Huanjian Lingqi
- Author: Liang Yusheng
- Original title: 幻劍靈旗
- Language: Chinese
- Genre: Wuxia
- Set in: 18th-century China
- Publisher: Ta Kung Pao
- Publication date: 27 January 1980 – March 1981
- Publication place: Hong Kong
- Media type: Print
- ISBN: 9786263755659
- Preceded by: Jianwang Chensi

= Huanjian Lingqi =

1980 wuxia novel by Liang Yusheng

Huanjian Lingqi, literally The Phantom Sword and the Spirit Banner, is a wuxia novel by Liang Yusheng. It was first published as a serial between 27 January 1980 and March 1981 in the Hong Kong newspaper Ta Kung Pao. A sequel to Jianwang Chensi, it continues many of the same characters and unresolved plot threads from the first novel. The two novels were originally one continuous serial before they were republished separately.

== Publication history ==
Huanjian Lingqi was first published as a serial between 27 January 1980 and March 1981 in the Hong Kong newspaper Ta Kung Pao. Subsequent reprints include a 1988 edition by Kunlun Publishing House, 1994 and 2000 two-volume editions by Cosmos Books, a 1996 edition by Guangdong Travel and Tourism Press, and a 2012 two-volume edition by the Sun Yat-Sen University Press.

== Plot summary ==
The story is set in 18th-century China during the Qing dynasty, picking up the threads left unresolved at the end of the previous novel. Qi Leming, crippled and burdened by past betrayals, attempts to withdraw from the wulin with Mu Juanjuan. When enemies pursue them, he is drawn back into conflict, forced to face both old wounds and new schemes.

Wei Tianyuan continues his quest to avenge his father by slaying Xu Zhongyue, and grapples with emotional turmoil after the apparent death of his childhood sweetheart, Jiang Xuejun. Meanwhile, Shangguan Feifeng emerges as a key strategist: she helps to orchestrate events like Jiang Xuejun's "death", intervenes in conspiracies, and mediates romantic rivalries among the main characters.

+ + + + + + +

Stated exercise 1
Answer these questions about the Huanjian Lingqi article:
(a) In which newspaper was the novel first published as a serial?
(b) Which publisher put out the 1988 edition?
(c) Whom does Wei Tianyuan seek to slay to avenge his father?

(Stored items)
+ + + + + + +

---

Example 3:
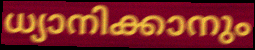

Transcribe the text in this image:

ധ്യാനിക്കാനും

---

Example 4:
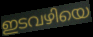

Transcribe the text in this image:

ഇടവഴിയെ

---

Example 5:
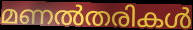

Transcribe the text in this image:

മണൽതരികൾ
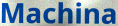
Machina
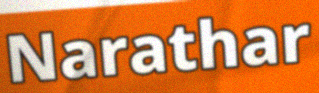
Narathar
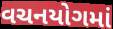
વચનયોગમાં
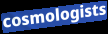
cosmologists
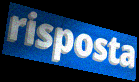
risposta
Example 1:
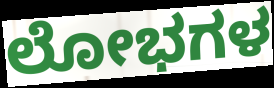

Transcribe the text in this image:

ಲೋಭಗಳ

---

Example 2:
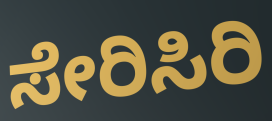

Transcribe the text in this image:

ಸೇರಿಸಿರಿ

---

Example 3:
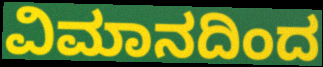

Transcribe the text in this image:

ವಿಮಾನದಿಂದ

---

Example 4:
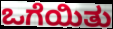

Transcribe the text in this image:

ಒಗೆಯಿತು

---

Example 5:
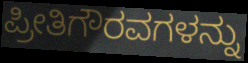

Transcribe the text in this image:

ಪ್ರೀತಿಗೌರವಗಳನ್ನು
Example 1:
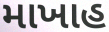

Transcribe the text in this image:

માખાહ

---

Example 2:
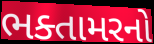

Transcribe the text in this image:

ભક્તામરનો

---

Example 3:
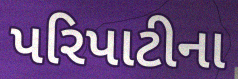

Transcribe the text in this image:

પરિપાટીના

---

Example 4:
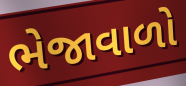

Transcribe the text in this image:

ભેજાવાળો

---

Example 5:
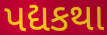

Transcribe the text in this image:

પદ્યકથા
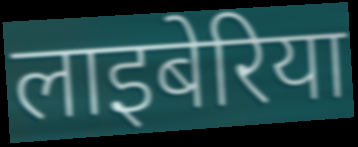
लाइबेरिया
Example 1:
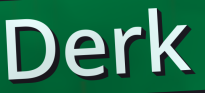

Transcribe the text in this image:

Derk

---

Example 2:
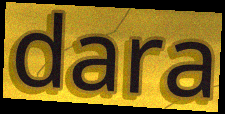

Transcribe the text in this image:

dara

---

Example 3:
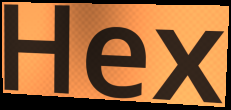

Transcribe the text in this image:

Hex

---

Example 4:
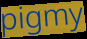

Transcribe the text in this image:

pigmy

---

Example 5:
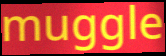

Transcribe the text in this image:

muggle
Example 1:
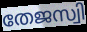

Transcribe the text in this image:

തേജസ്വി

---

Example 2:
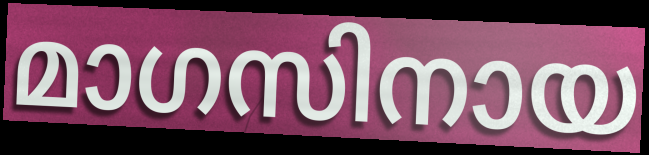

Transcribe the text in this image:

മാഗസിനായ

+ + + + + + +

Stated exercise 2
Please write out the text recognition entries again, starting at their first line and stopping after the line that contains "ಪ್ರೀತಿಗೌರವಗಳನ್ನು", with "Transcribe" swapped for "Write out" and nothing else changed. Leave the pictures out.

Expected answer 1
(a) Ta Kung Pao
(b) Kunlun Publishing House
(c) Xu Zhongyue

Expected answer 2
---

Example 3:

Write out the text in this image:

ധ്യാനിക്കാനും

---

Example 4:

Write out the text in this image:

ഇടവഴിയെ

---

Example 5:

Write out the text in this image:

മണൽതരികൾ
Machina
Narathar
વચનયોગમાં
cosmologists
risposta
Example 1:

Write out the text in this image:

ಲೋಭಗಳ

---

Example 2:

Write out the text in this image:

ಸೇರಿಸಿರಿ

---

Example 3:

Write out the text in this image:

ವಿಮಾನದಿಂದ

---

Example 4:

Write out the text in this image:

ಒಗೆಯಿತು

---

Example 5:

Write out the text in this image:

ಪ್ರೀತಿಗೌರವಗಳನ್ನು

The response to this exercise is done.